Background to this inspection
Updated
17 November 2018
We carried out this inspection under Section 60 of the Health and Social Care Act 2008 as part of our regulatory functions. This inspection was planned to check whether the provider is meeting the legal requirements and regulations associated with the Health and Social Care Act 2008, to look at the overall quality of the service, and to provide a rating for the service under the Care Act 2014.
This inspection was announced and completed by one inspector. The provider was given three days’ notice because the location provides a domiciliary care service and we needed to be sure that the registered provider and their staff would be available. The inspection site visit activity started on 18 October and ended on 26 October 2018. It included telephone calls to people using the service and relatives. We visited the office location on 26 October 2018 to speak with the registered manager and office staff; and to review care records and policies and procedures. In addition, the inspector also visited two people within their own home who received services.
On this occasion we had not asked the provider to complete a Provider Information Return. This is information we require providers to send us at least once annually to give some key information about the service, what the service does well and improvements they plan to make. We gave the provider and registered manager the opportunity to discuss any developments during the inspection. We checked the information we held about the service and the provider. This included notifications that the provider had sent to us about incidents at the service and information that we had received from the public. We used this information to formulate our inspection plan.
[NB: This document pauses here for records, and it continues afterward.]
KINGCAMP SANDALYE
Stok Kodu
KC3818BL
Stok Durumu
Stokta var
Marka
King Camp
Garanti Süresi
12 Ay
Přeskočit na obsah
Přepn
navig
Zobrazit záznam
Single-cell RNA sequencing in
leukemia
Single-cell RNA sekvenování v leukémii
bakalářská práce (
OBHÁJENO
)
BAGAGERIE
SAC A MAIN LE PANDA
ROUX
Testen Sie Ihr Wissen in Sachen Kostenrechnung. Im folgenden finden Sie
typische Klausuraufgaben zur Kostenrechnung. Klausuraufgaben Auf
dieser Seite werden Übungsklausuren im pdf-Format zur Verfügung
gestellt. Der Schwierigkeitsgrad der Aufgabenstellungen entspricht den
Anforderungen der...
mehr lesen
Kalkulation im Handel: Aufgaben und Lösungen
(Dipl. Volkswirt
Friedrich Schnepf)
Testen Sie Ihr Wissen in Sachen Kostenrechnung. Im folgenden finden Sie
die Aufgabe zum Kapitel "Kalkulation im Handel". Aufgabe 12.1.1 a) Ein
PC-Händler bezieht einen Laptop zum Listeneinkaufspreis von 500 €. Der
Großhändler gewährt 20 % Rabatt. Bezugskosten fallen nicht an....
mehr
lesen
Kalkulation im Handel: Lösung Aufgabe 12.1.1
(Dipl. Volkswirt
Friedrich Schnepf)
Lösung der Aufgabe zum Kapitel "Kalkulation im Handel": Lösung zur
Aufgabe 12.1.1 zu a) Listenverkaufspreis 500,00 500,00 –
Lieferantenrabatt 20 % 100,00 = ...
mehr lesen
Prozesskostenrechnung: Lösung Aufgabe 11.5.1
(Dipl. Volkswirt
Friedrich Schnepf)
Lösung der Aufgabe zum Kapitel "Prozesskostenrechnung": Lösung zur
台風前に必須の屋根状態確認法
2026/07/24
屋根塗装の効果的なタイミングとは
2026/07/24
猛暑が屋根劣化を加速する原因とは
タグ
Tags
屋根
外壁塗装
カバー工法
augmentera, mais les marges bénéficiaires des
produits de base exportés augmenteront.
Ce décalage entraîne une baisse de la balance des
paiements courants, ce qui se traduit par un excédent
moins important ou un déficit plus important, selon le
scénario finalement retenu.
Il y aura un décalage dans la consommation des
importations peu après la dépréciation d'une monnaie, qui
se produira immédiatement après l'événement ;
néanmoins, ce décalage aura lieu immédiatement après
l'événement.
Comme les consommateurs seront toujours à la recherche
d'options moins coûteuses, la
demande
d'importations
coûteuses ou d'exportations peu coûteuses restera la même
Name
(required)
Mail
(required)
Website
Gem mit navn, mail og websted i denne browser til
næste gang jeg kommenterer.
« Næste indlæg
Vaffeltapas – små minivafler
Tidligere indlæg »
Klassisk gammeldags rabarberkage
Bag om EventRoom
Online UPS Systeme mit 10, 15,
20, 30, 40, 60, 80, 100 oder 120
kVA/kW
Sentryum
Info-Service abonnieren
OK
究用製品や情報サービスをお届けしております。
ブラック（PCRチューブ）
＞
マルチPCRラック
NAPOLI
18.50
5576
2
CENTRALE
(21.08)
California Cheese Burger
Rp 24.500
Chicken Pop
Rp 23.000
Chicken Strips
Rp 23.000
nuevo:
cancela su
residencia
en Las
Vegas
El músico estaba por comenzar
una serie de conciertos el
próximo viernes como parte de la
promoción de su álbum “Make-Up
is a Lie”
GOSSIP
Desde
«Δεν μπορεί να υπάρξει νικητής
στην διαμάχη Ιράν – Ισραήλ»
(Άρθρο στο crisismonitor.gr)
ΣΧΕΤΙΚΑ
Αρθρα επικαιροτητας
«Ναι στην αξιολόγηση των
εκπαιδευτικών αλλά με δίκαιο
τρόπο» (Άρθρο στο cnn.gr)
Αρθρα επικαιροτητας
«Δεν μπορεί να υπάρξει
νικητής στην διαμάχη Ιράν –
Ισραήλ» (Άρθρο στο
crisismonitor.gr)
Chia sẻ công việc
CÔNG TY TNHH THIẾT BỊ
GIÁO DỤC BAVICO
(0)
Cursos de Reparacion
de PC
We spoke by telephone with two people who used the service. We visited two people at home and spoke with their relatives who were present at the visit. We also spoke with three members of care staff, the care coordinator and the registered manager. After the inspection we asked for feedback on the service and received two emails from one social care and one health care professional about the service.
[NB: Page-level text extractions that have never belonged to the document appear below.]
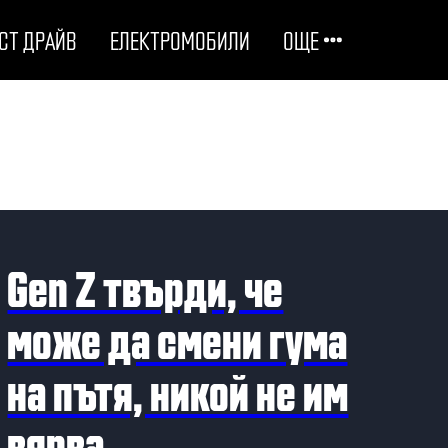
СТ ДРАЙВ
ЕЛЕКТРОМОБИЛИ
ОЩЕ
ОТГОВОРНИ НА ПЪТЯ
ТЕХНОЛОГИИ
СТУДЕНИ ДОСИЕТА
Gen Z твърди, че
ЛЮБОПИТНО
може да смени гума
на пътя, никой не им
МОТОРИ
вярва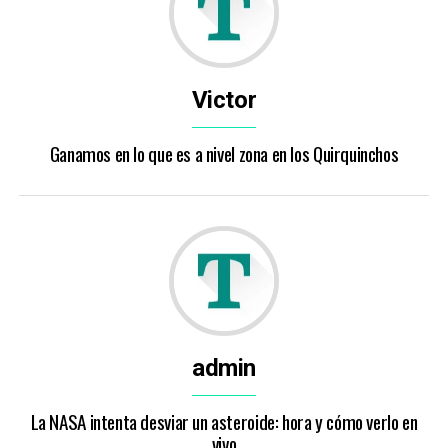
Victor
Ganamos en lo que es a nivel zona en los Quirquinchos
admin
La NASA intenta desviar un asteroide: hora y cómo verlo en
vivo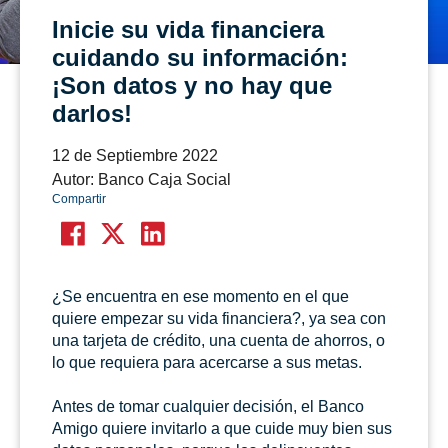
Inicie su vida financiera
cuidando su información:
¡Son datos y no hay que
darlos!
12 de Septiembre 2022
Autor: Banco Caja Social
Compartir
¿Se encuentra en ese momento en el que
quiere empezar su vida financiera?, ya sea con
una tarjeta de crédito, una cuenta de ahorros, o
lo que requiera para acercarse a sus metas.
Antes de tomar cualquier decisión, el Banco
Amigo quiere invitarlo a que cuide muy bien sus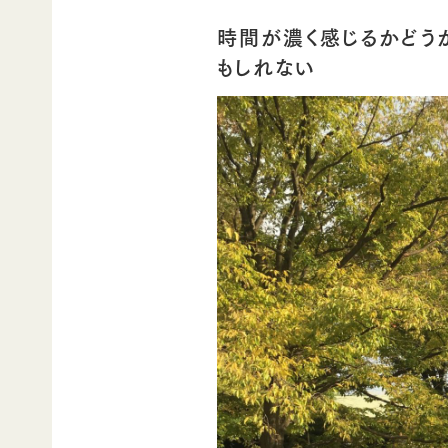
時間が濃く感じるかどう
もしれない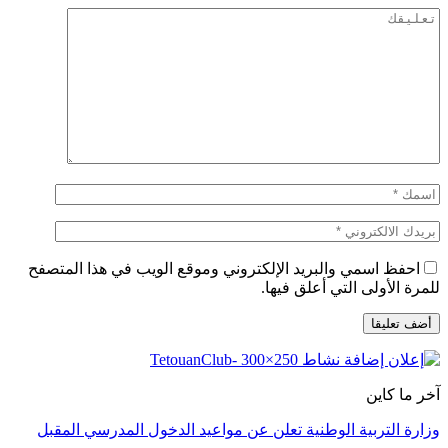
احفظ اسمي والبريد الإلكتروني وموقع الويب في هذا المتصفح
للمرة الأولى التي أعلق فيها.
آخر ما كاين
وزارة التربية الوطنية تعلن عن مواعيد الدخول المدرسي المقبل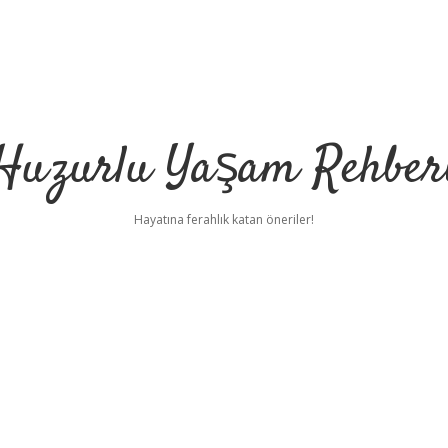
Huzurlu Yaşam Rehber
Hayatına ferahlık katan öneriler!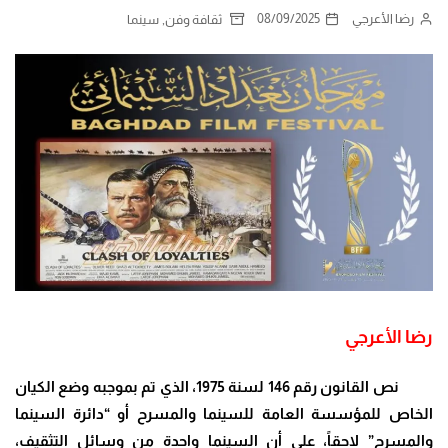
رضا الأعرجي
08/09/2025
,
ثقافة وفن
سينما
رضا الأعرجي
نص القانون رقم 146 لسنة 1975، الذي تم بموجبه وضع الكيان
الخاص للمؤسسة العامة للسينما والمسرح أو “دائرة السينما
والمسرح” لاحقاً، على أن السينما واحدة من وسائل التثقيف،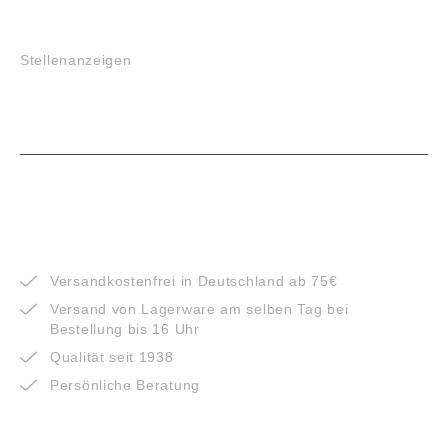
JOBS
Stellenanzeigen
VORTEILE
Versandkostenfrei in Deutschland ab 75€
Versand von Lagerware am selben Tag bei
Bestellung bis 16 Uhr
Qualität seit 1938
Persönliche Beratung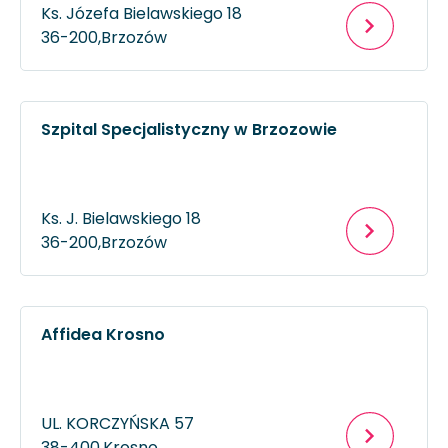
Ks. Józefa Bielawskiego 18
36-200,
Brzozów
Szpital Specjalistyczny w Brzozowie
Ks. J. Bielawskiego 18
36-200,
Brzozów
Affidea Krosno
UL. KORCZYŃSKA 57
38-400,
Krosno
We looked at the care records for four people to see if they were accurate and up to date. In addition, we looked at audits completed by the provider in relation to reviews and medicine management to reflect on the service and its continuously monitored and reviewed to drive improvement. We also reviewed the recruitment records for two staff to ensure the provider had taken the correct checks prior their employment.
Updated
17 November 2018
The inspection took place between 18 October to 26 October 2018 and was announced. At the last inspection we rated the service overall as ‘Requires improvement’ at this inspection we saw the necessary improvements had been made.
This service provides care at home to older adults and younger adults living with a range of health conditions and needs to live independently in the community within the Nottingham area. CQC only inspects the service being received by people provided with 'personal care'; help with tasks related to personal hygiene and eating. Where they do, we also take into account any wider social care provided. At the time of our inspection, ten people were receiving personal care as part of their care package.
KCL Ltd had a registered manager in post. A registered manager is a person who has registered with the Care Quality Commission to manage the service. Like registered providers, they are ‘registered persons’. Registered persons have legal responsibility for meeting the requirements in the Health and Social Care Act 2008 and associated Regulations about how the service is run.
When complaints had been received they had not been processed in line with the providers complaints policy. Care plans did not contain how people communicated their needs or any cultural or religious needs. We saw the care plans were detailed in relation to people’s care requirements.
People felt safe with the care staff to protect from the risk of harm. Risk assessments had been completed to cover all aspects of care including the environment and/or any equipment used. There was sufficient staff to support people’s needs which was flexible to any requested changes.
Some people had support with medicine which was completed following current guidelines. Individual’s health care was monitored and referrals made to support ongoing wellbeing. When people had support with their meals, they were provided with a choice and this was recorded to ensure a balanced diet was available.
Staff had received training for their role. This supported them to provide kind and compassionate care to people. Care was taken to reduce the risk of infections. Relationships had been established which maintained their dignity and respect. Documents were kept confidential.
People had been encouraged to provide feedback on the service they received. Changes had been made as lessons were learnt to develop the service. Staff felt supported and able to obtain guidance for their role.
Partnerships had been established with health and social care professionals and local community services. The provider had completed audits which had been used to drive improvements to training and ongoing service development.
The registered manager understood their role and ensured events were reported. They had displayed the current rating at the service. When recruiting staff, the appropriate checks had been made.